[Records shown — start]

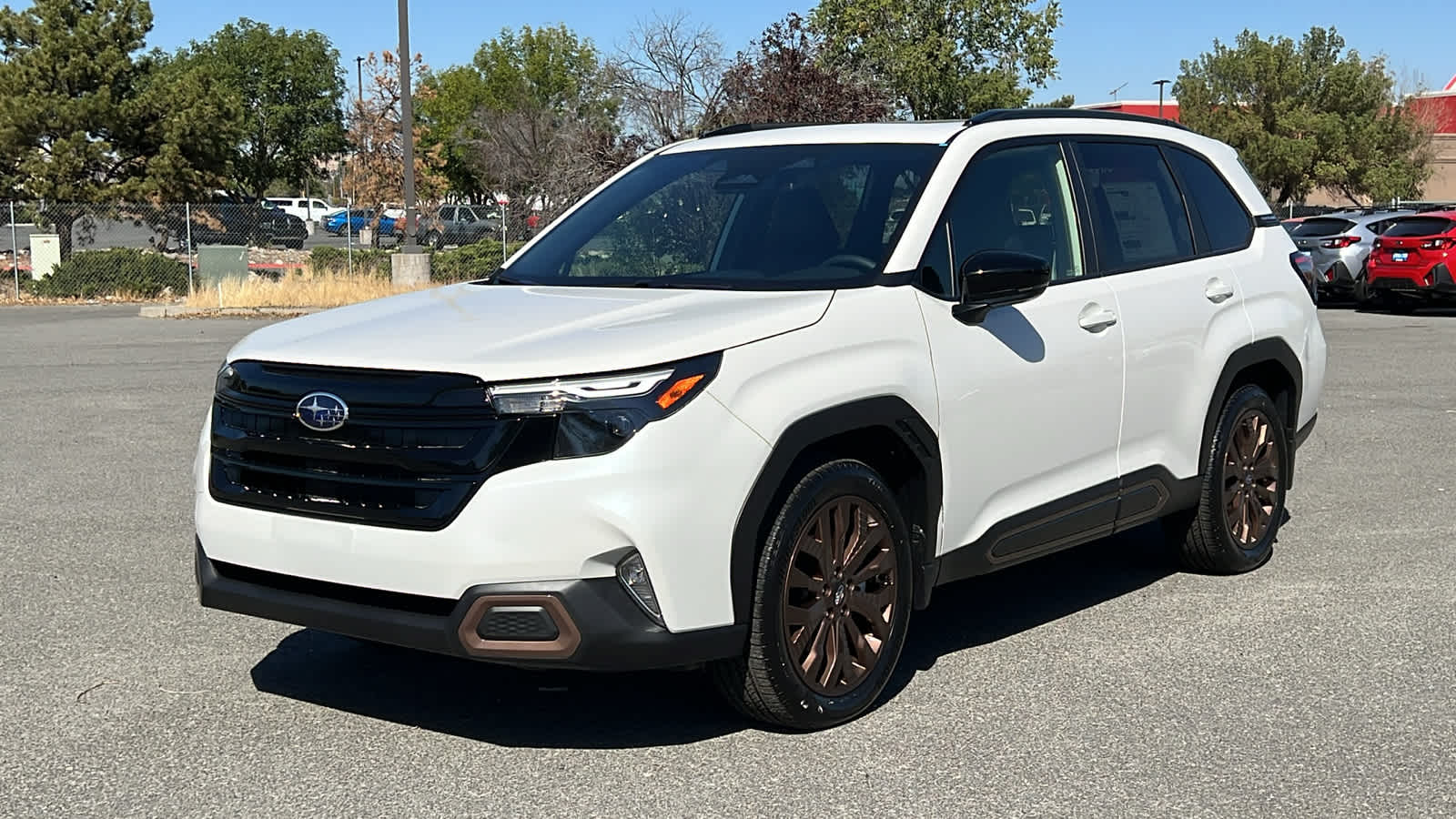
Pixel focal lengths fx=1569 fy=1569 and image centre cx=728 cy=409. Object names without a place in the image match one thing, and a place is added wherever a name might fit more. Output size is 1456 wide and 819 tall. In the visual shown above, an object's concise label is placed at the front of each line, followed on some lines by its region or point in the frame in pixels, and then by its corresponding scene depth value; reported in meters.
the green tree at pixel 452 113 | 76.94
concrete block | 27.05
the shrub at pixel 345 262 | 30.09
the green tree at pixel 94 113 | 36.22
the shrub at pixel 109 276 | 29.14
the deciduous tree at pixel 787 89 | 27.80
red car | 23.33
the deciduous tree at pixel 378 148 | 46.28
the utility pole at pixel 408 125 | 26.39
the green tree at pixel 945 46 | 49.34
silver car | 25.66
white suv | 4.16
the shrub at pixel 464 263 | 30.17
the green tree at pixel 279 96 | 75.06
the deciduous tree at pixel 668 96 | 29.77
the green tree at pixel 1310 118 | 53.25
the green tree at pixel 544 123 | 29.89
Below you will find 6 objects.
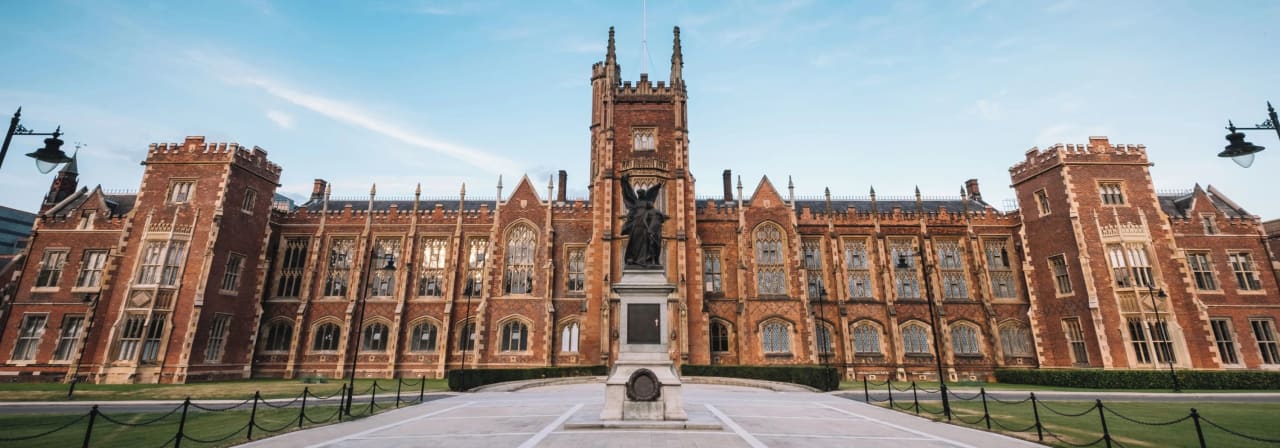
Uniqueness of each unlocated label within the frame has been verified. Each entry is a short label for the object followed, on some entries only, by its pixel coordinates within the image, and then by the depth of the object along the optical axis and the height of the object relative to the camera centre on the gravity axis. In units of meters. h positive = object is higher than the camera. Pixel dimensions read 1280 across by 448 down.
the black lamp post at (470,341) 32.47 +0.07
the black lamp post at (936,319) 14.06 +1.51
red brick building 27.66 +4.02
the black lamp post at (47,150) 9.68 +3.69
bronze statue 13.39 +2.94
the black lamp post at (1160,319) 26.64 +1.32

[Records shown — finish]
[Records shown — start]

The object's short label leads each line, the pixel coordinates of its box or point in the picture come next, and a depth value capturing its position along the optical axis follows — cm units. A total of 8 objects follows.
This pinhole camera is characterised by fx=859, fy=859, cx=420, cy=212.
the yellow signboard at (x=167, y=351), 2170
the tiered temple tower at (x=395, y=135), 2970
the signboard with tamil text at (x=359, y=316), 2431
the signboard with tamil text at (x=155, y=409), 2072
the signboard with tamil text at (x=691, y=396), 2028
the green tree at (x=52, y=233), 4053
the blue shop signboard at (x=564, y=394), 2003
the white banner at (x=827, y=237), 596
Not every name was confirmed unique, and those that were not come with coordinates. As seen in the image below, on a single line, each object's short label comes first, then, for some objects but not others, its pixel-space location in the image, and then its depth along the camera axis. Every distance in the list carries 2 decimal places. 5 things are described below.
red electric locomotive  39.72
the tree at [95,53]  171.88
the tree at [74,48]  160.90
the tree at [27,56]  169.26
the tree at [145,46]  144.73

[Records shown — finish]

**Task brief**
Nothing but the lines above from the one containing "the white banner at (x=827, y=237), 596" through the one containing "the tree at [145,46]" should appear in the answer, each repeated exactly.

**Result**
the white banner at (x=827, y=237), 596
Not every name was confirmed unique, and those that were not come with coordinates. As seen in the image below, on a single line, each object's short label comes first, then, for some objects but not others, its pixel-space location in the image, and then its depth along the camera axis. Every distance in the list carries 2 decimal places. 5 things are described below.
red electric locomotive  39.72
the tree at [95,53]  171.88
the tree at [74,48]  160.90
the tree at [27,56]  169.26
the tree at [145,46]  144.73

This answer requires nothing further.